John Deere Maintenance Monday: Replacing the exhaust system
Radio interview source: Tim Hale, Program Chair, John Deere Tech, Vincennes University
In this edition of Maintenance Monday, we're answering a question from Mike in Rhode Island. He has his eye on a used compact tractor, but the tail pipe looks like it's rusted through. Is this something he can repair himself?
Tim Hale is the chair of the John Deere tech program at Vincennes University in Indiana. He says when the exhaust system is rusted and corroding, it develops holes and makes a lot of noise. But even if it's quiet, it could be leaking. This is a safety concern because carbon monoxide can seep into the tractor cab, putting the operator at risk of carbon monoxide poisoning.
It's possible for you to replace the exhaust parts. The tools you need include wrenches to loosen the clamps, and an acetylene torch to heat and expand the metal so you can get it apart without damaging other pieces. Hale says it's extremely important that you replace the piping with the exact size.
"Research has shown that as much as 2 psi of back pressure or restriction can cause a loss of engine horsepower," he says. "So, if we have too small of exhaust pipe or muffler on there, we restrict that pressure back, we can really reduce horsepower of that tractor."

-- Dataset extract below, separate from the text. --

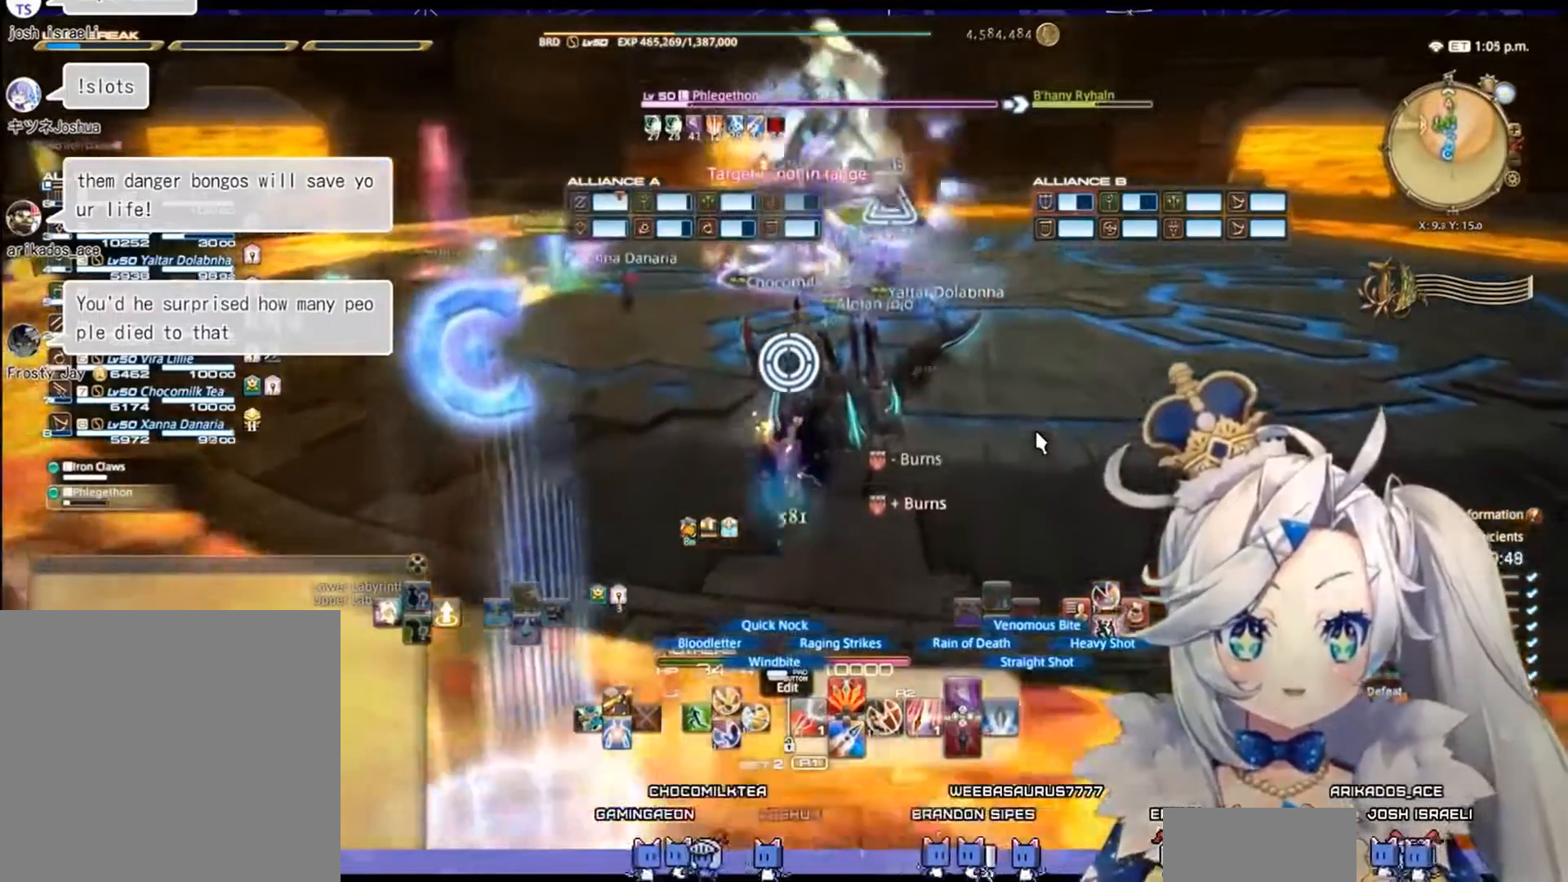
{"buttons": ["R2"], "left_stick": "up", "right_stick": "center", "events": []}
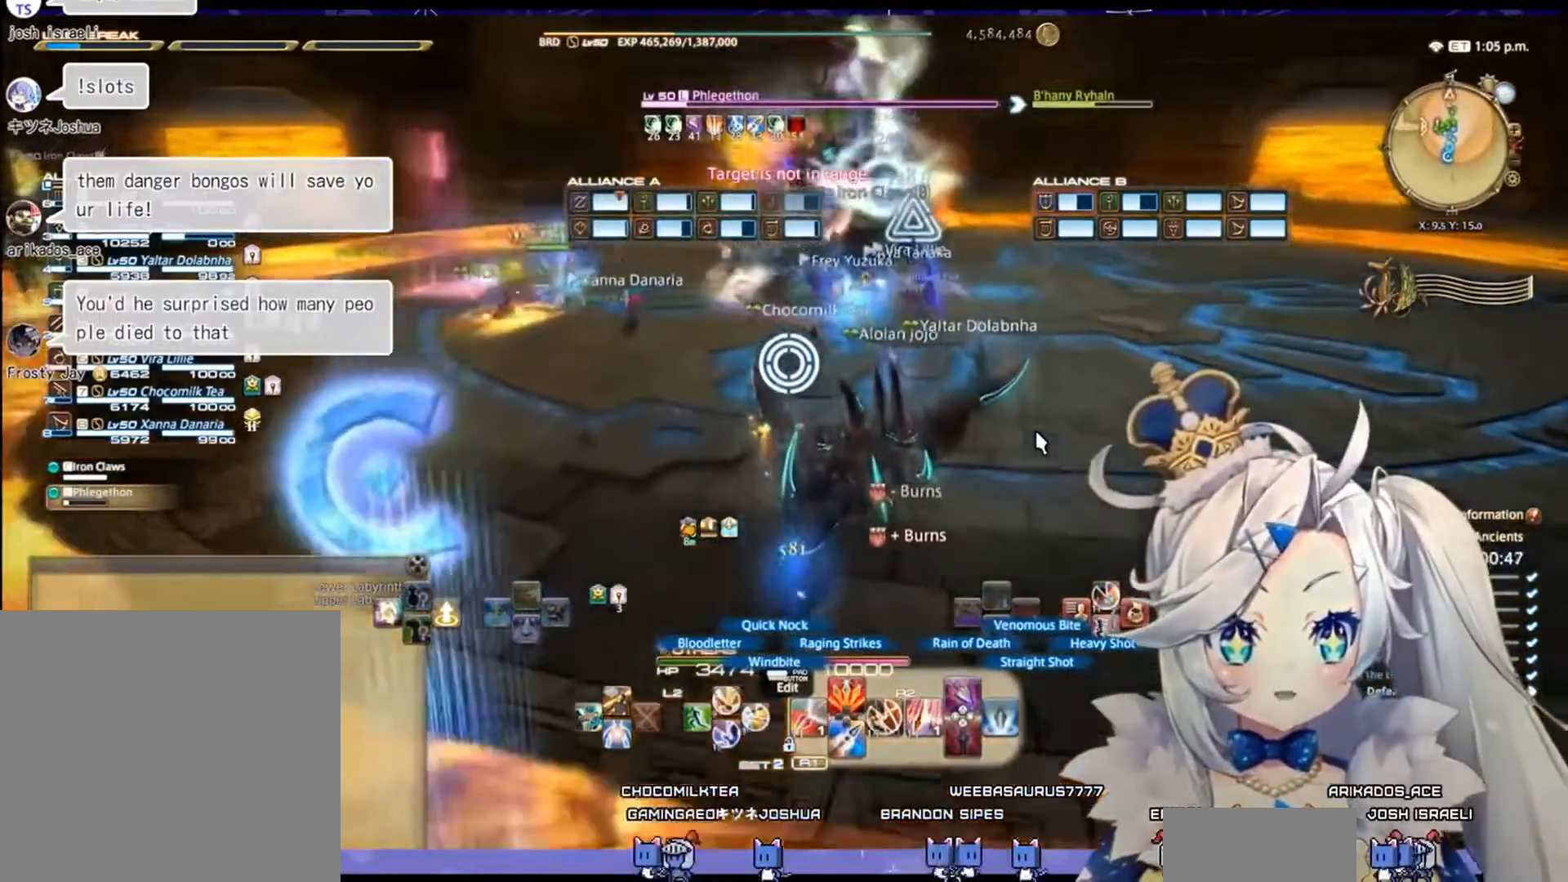
{"buttons": ["R2"], "left_stick": "up", "right_stick": "center", "events": [[233, "TRIANGLE", "down"], [433, "TRIANGLE", "up"]]}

Along with having the correct tools and pipe sizes, Hale says you should also wear gloves and safety glasses. Then, you can begin the replacement process. "Remove the clamps, perhaps heating and expanding the metal so it comes apart without damaging the other parts," Hale says. "Cleaning those surfaces, cleaning the old parts that we might not be replacing so we get a good seal and prevent those leaks. And then make sure we tighten the clamps and torque those to the manufacturer's recommendations."